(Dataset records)
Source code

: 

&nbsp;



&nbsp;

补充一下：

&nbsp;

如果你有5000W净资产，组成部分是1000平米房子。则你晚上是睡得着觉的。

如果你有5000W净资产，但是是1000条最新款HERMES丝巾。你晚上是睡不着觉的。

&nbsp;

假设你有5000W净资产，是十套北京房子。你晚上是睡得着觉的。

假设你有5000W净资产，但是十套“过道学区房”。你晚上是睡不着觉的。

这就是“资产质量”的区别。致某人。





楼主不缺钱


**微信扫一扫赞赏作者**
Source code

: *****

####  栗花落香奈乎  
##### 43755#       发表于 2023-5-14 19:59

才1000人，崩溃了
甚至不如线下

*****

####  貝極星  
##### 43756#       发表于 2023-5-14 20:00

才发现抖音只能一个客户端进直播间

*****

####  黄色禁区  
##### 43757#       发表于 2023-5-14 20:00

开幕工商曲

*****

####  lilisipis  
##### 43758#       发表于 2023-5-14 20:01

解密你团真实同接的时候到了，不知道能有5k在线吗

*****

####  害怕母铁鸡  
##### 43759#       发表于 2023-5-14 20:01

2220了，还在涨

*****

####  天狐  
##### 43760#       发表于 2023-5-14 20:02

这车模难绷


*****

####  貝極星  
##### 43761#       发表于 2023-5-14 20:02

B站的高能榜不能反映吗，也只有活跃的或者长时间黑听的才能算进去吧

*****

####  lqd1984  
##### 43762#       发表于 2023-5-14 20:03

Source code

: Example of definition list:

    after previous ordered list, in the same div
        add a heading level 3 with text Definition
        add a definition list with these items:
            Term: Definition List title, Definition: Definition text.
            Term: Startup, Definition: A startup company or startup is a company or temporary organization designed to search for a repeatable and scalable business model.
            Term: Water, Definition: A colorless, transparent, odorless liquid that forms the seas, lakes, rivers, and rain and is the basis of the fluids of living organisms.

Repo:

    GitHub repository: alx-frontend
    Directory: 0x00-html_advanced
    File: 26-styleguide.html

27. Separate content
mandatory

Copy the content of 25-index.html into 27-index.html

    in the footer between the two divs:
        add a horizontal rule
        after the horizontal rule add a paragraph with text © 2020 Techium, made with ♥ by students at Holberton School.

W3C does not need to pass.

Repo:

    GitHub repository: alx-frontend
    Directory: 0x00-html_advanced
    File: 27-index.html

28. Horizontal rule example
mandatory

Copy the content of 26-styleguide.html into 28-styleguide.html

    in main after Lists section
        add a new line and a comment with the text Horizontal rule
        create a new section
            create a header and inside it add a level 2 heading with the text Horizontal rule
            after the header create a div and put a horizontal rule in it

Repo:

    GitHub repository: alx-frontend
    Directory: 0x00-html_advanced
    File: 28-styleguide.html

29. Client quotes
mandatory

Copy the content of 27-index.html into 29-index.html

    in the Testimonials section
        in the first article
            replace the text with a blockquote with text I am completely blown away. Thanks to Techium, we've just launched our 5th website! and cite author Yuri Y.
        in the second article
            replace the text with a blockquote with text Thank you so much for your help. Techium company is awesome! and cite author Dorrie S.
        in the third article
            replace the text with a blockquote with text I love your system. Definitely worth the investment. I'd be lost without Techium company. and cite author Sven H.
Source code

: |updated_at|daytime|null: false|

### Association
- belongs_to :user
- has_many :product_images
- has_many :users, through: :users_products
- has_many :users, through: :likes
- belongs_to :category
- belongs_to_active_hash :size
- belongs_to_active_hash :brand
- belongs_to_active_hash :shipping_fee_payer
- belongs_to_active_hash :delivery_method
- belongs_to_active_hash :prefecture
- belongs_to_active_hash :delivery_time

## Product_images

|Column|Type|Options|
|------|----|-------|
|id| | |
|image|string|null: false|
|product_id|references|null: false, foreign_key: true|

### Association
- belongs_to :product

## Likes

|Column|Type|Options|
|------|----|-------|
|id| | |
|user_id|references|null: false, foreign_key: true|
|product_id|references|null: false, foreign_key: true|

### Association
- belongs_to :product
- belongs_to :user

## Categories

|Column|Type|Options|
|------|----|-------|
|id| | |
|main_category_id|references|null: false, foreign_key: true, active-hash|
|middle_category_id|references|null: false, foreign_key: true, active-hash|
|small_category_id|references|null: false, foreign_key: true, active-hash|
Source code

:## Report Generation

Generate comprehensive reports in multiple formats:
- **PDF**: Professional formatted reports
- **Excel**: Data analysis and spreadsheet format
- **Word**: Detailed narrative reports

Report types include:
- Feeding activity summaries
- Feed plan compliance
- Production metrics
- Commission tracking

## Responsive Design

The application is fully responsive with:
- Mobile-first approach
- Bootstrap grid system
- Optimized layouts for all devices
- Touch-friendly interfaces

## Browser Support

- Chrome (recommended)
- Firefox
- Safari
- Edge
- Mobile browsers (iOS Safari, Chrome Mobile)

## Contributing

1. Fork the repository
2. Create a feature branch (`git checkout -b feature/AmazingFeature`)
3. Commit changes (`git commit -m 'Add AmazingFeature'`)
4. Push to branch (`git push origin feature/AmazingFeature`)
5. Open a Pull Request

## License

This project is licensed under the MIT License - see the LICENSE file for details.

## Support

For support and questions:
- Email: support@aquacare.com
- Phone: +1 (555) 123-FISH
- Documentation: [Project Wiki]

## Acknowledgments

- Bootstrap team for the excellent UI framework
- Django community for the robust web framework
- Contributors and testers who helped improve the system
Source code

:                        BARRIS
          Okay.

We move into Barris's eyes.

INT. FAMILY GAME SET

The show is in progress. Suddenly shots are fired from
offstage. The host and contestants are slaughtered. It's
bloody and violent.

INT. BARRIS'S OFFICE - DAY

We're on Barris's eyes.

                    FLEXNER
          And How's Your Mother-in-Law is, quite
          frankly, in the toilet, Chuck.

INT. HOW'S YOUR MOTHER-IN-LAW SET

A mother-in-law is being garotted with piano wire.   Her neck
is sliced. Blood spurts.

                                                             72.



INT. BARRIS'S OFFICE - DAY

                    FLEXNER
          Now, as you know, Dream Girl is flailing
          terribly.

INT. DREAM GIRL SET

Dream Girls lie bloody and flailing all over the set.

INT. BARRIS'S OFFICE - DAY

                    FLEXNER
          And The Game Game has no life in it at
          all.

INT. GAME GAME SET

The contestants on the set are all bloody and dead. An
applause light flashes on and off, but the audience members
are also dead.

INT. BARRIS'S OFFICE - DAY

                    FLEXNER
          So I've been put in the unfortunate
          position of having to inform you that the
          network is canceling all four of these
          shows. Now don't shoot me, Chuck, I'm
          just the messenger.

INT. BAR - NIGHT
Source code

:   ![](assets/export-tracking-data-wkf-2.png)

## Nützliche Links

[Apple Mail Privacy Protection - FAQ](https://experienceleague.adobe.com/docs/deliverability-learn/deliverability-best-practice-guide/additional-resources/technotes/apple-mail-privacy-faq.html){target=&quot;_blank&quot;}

PROBLEM TO WORK ON
Every line above should be written out again, unchanged.

EXERCISE OUTPUT
Source code

: 

&nbsp;



&nbsp;

补充一下：

&nbsp;

如果你有5000W净资产，组成部分是1000平米房子。则你晚上是睡得着觉的。

如果你有5000W净资产，但是是1000条最新款HERMES丝巾。你晚上是睡不着觉的。

&nbsp;

假设你有5000W净资产，是十套北京房子。你晚上是睡得着觉的。

假设你有5000W净资产，但是十套“过道学区房”。你晚上是睡不着觉的。

这就是“资产质量”的区别。致某人。





楼主不缺钱


**微信扫一扫赞赏作者**
Source code

: *****

####  栗花落香奈乎  
##### 43755#       发表于 2023-5-14 19:59

才1000人，崩溃了
甚至不如线下

*****

####  貝極星  
##### 43756#       发表于 2023-5-14 20:00

才发现抖音只能一个客户端进直播间

*****

####  黄色禁区  
##### 43757#       发表于 2023-5-14 20:00

开幕工商曲

*****

####  lilisipis  
##### 43758#       发表于 2023-5-14 20:01

解密你团真实同接的时候到了，不知道能有5k在线吗

*****

####  害怕母铁鸡  
##### 43759#       发表于 2023-5-14 20:01

2220了，还在涨

*****

####  天狐  
##### 43760#       发表于 2023-5-14 20:02

这车模难绷


*****

####  貝極星  
##### 43761#       发表于 2023-5-14 20:02

B站的高能榜不能反映吗，也只有活跃的或者长时间黑听的才能算进去吧

*****

####  lqd1984  
##### 43762#       发表于 2023-5-14 20:03

Source code

: Example of definition list:

    after previous ordered list, in the same div
        add a heading level 3 with text Definition
        add a definition list with these items:
            Term: Definition List title, Definition: Definition text.
            Term: Startup, Definition: A startup company or startup is a company or temporary organization designed to search for a repeatable and scalable business model.
            Term: Water, Definition: A colorless, transparent, odorless liquid that forms the seas, lakes, rivers, and rain and is the basis of the fluids of living organisms.

Repo:

    GitHub repository: alx-frontend
    Directory: 0x00-html_advanced
    File: 26-styleguide.html

27. Separate content
mandatory

Copy the content of 25-index.html into 27-index.html

    in the footer between the two divs:
        add a horizontal rule
        after the horizontal rule add a paragraph with text © 2020 Techium, made with ♥ by students at Holberton School.

W3C does not need to pass.

Repo:

    GitHub repository: alx-frontend
    Directory: 0x00-html_advanced
    File: 27-index.html

28. Horizontal rule example
mandatory

Copy the content of 26-styleguide.html into 28-styleguide.html

    in main after Lists section
        add a new line and a comment with the text Horizontal rule
        create a new section
            create a header and inside it add a level 2 heading with the text Horizontal rule
            after the header create a div and put a horizontal rule in it

Repo:

    GitHub repository: alx-frontend
    Directory: 0x00-html_advanced
    File: 28-styleguide.html

29. Client quotes
mandatory

Copy the content of 27-index.html into 29-index.html

    in the Testimonials section
        in the first article
            replace the text with a blockquote with text I am completely blown away. Thanks to Techium, we've just launched our 5th website! and cite author Yuri Y.
        in the second article
            replace the text with a blockquote with text Thank you so much for your help. Techium company is awesome! and cite author Dorrie S.
        in the third article
            replace the text with a blockquote with text I love your system. Definitely worth the investment. I'd be lost without Techium company. and cite author Sven H.
Source code

: |updated_at|daytime|null: false|

### Association
- belongs_to :user
- has_many :product_images
- has_many :users, through: :users_products
- has_many :users, through: :likes
- belongs_to :category
- belongs_to_active_hash :size
- belongs_to_active_hash :brand
- belongs_to_active_hash :shipping_fee_payer
- belongs_to_active_hash :delivery_method
- belongs_to_active_hash :prefecture
- belongs_to_active_hash :delivery_time

## Product_images

|Column|Type|Options|
|------|----|-------|
|id| | |
|image|string|null: false|
|product_id|references|null: false, foreign_key: true|

### Association
- belongs_to :product

## Likes

|Column|Type|Options|
|------|----|-------|
|id| | |
|user_id|references|null: false, foreign_key: true|
|product_id|references|null: false, foreign_key: true|

### Association
- belongs_to :product
- belongs_to :user

## Categories

|Column|Type|Options|
|------|----|-------|
|id| | |
|main_category_id|references|null: false, foreign_key: true, active-hash|
|middle_category_id|references|null: false, foreign_key: true, active-hash|
|small_category_id|references|null: false, foreign_key: true, active-hash|
Source code

:## Report Generation

Generate comprehensive reports in multiple formats:
- **PDF**: Professional formatted reports
- **Excel**: Data analysis and spreadsheet format
- **Word**: Detailed narrative reports

Report types include:
- Feeding activity summaries
- Feed plan compliance
- Production metrics
- Commission tracking

## Responsive Design

The application is fully responsive with:
- Mobile-first approach
- Bootstrap grid system
- Optimized layouts for all devices
- Touch-friendly interfaces

## Browser Support

- Chrome (recommended)
- Firefox
- Safari
- Edge
- Mobile browsers (iOS Safari, Chrome Mobile)

## Contributing

1. Fork the repository
2. Create a feature branch (`git checkout -b feature/AmazingFeature`)
3. Commit changes (`git commit -m 'Add AmazingFeature'`)
4. Push to branch (`git push origin feature/AmazingFeature`)
5. Open a Pull Request

## License

This project is licensed under the MIT License - see the LICENSE file for details.

## Support

For support and questions:
- Email: support@aquacare.com
- Phone: +1 (555) 123-FISH
- Documentation: [Project Wiki]

## Acknowledgments

- Bootstrap team for the excellent UI framework
- Django community for the robust web framework
- Contributors and testers who helped improve the system
Source code

:                        BARRIS
          Okay.

We move into Barris's eyes.

INT. FAMILY GAME SET

The show is in progress. Suddenly shots are fired from
offstage. The host and contestants are slaughtered. It's
bloody and violent.

INT. BARRIS'S OFFICE - DAY

We're on Barris's eyes.

                    FLEXNER
          And How's Your Mother-in-Law is, quite
          frankly, in the toilet, Chuck.

INT. HOW'S YOUR MOTHER-IN-LAW SET

A mother-in-law is being garotted with piano wire.   Her neck
is sliced. Blood spurts.

                                                             72.



INT. BARRIS'S OFFICE - DAY

                    FLEXNER
          Now, as you know, Dream Girl is flailing
          terribly.

INT. DREAM GIRL SET

Dream Girls lie bloody and flailing all over the set.

INT. BARRIS'S OFFICE - DAY

                    FLEXNER
          And The Game Game has no life in it at
          all.

INT. GAME GAME SET

The contestants on the set are all bloody and dead. An
applause light flashes on and off, but the audience members
are also dead.

INT. BARRIS'S OFFICE - DAY

                    FLEXNER
          So I've been put in the unfortunate
          position of having to inform you that the
          network is canceling all four of these
          shows. Now don't shoot me, Chuck, I'm
          just the messenger.

INT. BAR - NIGHT
Source code

:   ![](assets/export-tracking-data-wkf-2.png)

## Nützliche Links

[Apple Mail Privacy Protection - FAQ](https://experienceleague.adobe.com/docs/deliverability-learn/deliverability-best-practice-guide/additional-resources/technotes/apple-mail-privacy-faq.html){target=&quot;_blank&quot;}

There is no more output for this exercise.